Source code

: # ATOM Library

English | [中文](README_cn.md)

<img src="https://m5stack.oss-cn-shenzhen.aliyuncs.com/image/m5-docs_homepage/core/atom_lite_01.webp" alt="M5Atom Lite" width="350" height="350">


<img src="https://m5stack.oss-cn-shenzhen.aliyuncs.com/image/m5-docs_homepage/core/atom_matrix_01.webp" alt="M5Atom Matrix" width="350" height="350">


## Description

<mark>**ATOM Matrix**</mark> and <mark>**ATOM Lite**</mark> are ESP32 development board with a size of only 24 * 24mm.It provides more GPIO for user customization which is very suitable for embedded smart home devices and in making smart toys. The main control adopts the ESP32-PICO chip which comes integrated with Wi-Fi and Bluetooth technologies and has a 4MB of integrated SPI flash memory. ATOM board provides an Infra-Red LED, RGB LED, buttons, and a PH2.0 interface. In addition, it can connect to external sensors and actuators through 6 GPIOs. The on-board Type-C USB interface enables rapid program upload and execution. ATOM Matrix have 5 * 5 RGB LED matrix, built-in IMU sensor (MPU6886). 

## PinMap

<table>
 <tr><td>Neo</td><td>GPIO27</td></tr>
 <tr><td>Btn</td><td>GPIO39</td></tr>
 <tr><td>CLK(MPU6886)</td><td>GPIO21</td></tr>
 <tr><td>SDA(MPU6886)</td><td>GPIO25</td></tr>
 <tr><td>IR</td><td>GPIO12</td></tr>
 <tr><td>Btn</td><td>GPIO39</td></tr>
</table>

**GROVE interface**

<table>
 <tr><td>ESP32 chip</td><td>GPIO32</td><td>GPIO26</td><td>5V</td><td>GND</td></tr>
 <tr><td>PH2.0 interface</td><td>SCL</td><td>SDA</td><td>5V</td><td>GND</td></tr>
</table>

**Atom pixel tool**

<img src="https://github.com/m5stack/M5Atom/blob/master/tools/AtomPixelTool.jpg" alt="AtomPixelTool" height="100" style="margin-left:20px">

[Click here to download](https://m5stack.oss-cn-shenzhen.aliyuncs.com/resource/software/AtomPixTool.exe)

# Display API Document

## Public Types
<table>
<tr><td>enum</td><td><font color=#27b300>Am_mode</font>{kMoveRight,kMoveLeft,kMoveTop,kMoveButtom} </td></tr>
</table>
——————————
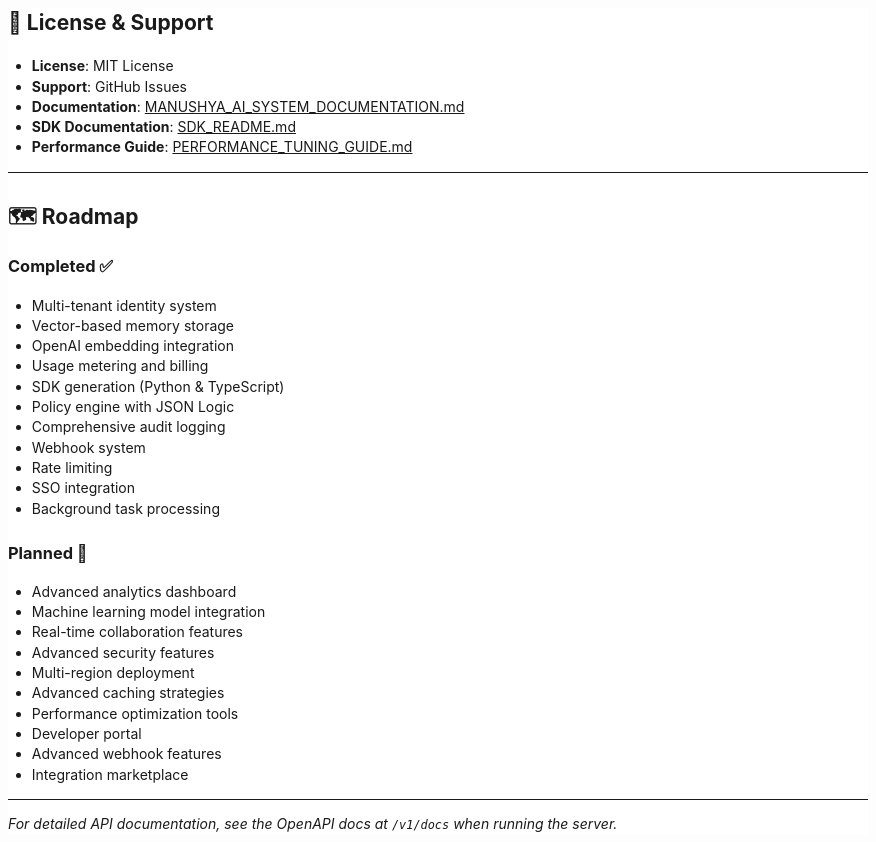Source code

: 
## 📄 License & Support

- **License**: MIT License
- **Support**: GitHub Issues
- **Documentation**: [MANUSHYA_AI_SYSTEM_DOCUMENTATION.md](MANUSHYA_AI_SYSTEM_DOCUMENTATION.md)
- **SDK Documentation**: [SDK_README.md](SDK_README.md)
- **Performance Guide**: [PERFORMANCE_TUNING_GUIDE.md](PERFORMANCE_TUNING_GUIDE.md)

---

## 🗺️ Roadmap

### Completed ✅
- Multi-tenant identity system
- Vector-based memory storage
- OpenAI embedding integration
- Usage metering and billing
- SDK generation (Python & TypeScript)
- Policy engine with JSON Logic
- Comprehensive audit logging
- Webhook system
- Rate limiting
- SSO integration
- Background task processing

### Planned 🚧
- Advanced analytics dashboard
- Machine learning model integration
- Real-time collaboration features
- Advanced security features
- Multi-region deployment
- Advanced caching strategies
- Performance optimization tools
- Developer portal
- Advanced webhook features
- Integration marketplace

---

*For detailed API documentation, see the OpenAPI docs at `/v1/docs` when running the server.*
——————————
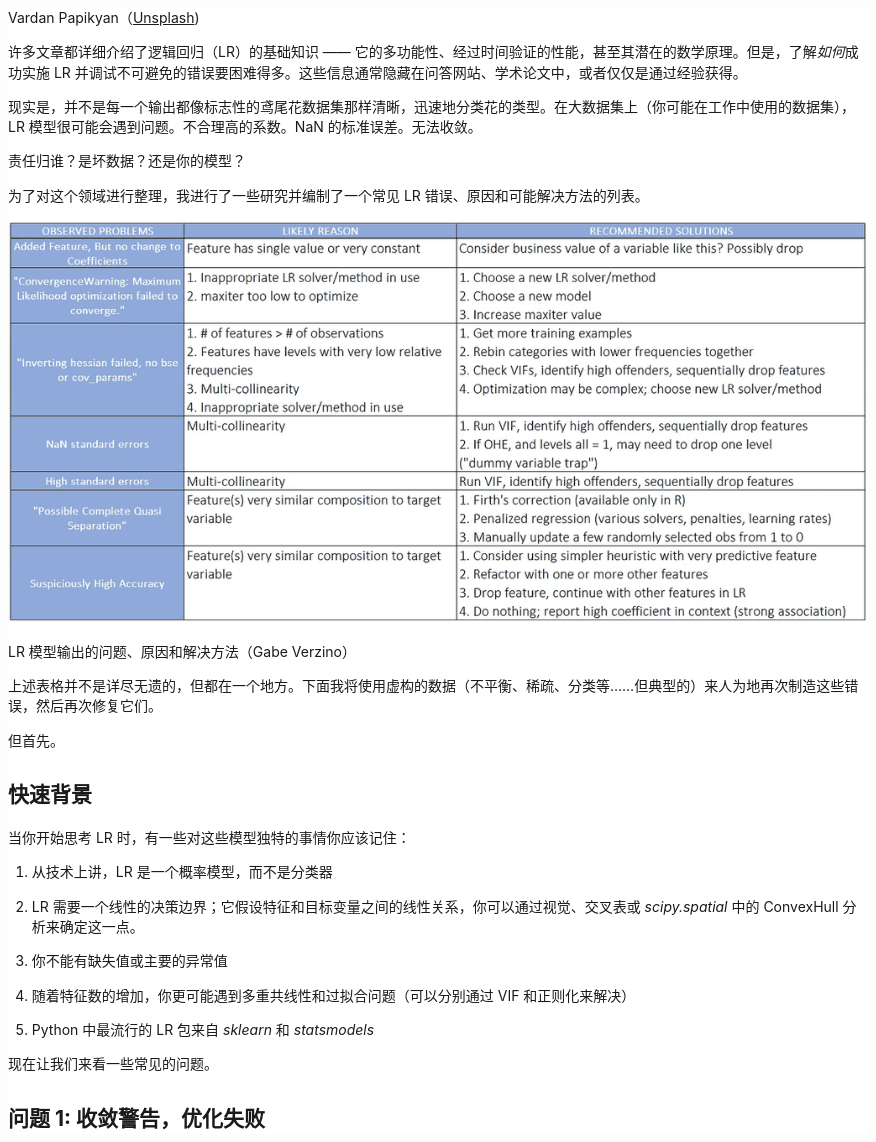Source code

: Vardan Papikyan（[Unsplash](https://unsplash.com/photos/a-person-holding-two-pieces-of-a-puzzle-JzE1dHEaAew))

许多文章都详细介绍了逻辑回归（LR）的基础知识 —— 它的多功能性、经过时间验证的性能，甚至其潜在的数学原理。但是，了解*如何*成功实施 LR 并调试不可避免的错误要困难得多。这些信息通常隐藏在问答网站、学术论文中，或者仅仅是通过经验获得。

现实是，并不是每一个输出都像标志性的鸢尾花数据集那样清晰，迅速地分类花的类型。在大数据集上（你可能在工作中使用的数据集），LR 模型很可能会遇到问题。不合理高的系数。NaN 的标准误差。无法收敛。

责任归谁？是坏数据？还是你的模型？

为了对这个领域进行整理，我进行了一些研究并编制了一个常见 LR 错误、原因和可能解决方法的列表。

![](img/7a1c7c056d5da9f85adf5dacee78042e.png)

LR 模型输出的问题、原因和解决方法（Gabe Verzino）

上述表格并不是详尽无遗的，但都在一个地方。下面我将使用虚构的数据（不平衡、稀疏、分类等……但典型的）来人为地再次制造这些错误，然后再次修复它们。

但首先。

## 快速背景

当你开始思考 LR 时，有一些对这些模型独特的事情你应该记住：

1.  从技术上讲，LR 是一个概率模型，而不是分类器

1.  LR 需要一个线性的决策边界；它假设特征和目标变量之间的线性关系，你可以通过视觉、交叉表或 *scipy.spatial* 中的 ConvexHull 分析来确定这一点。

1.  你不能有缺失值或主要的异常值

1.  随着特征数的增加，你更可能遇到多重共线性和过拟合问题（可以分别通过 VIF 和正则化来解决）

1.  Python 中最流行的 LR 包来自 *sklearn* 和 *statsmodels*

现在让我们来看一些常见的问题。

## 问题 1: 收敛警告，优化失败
——————————
The problem –
Find every line in the listing above that contains the string "width", treating uppercase and lowercase as different, and copy each of those lines.

Result of the exercise –
<img src="https://m5stack.oss-cn-shenzhen.aliyuncs.com/image/m5-docs_homepage/core/atom_lite_01.webp" alt="M5Atom Lite" width="350" height="350">
<img src="https://m5stack.oss-cn-shenzhen.aliyuncs.com/image/m5-docs_homepage/core/atom_matrix_01.webp" alt="M5Atom Matrix" width="350" height="350">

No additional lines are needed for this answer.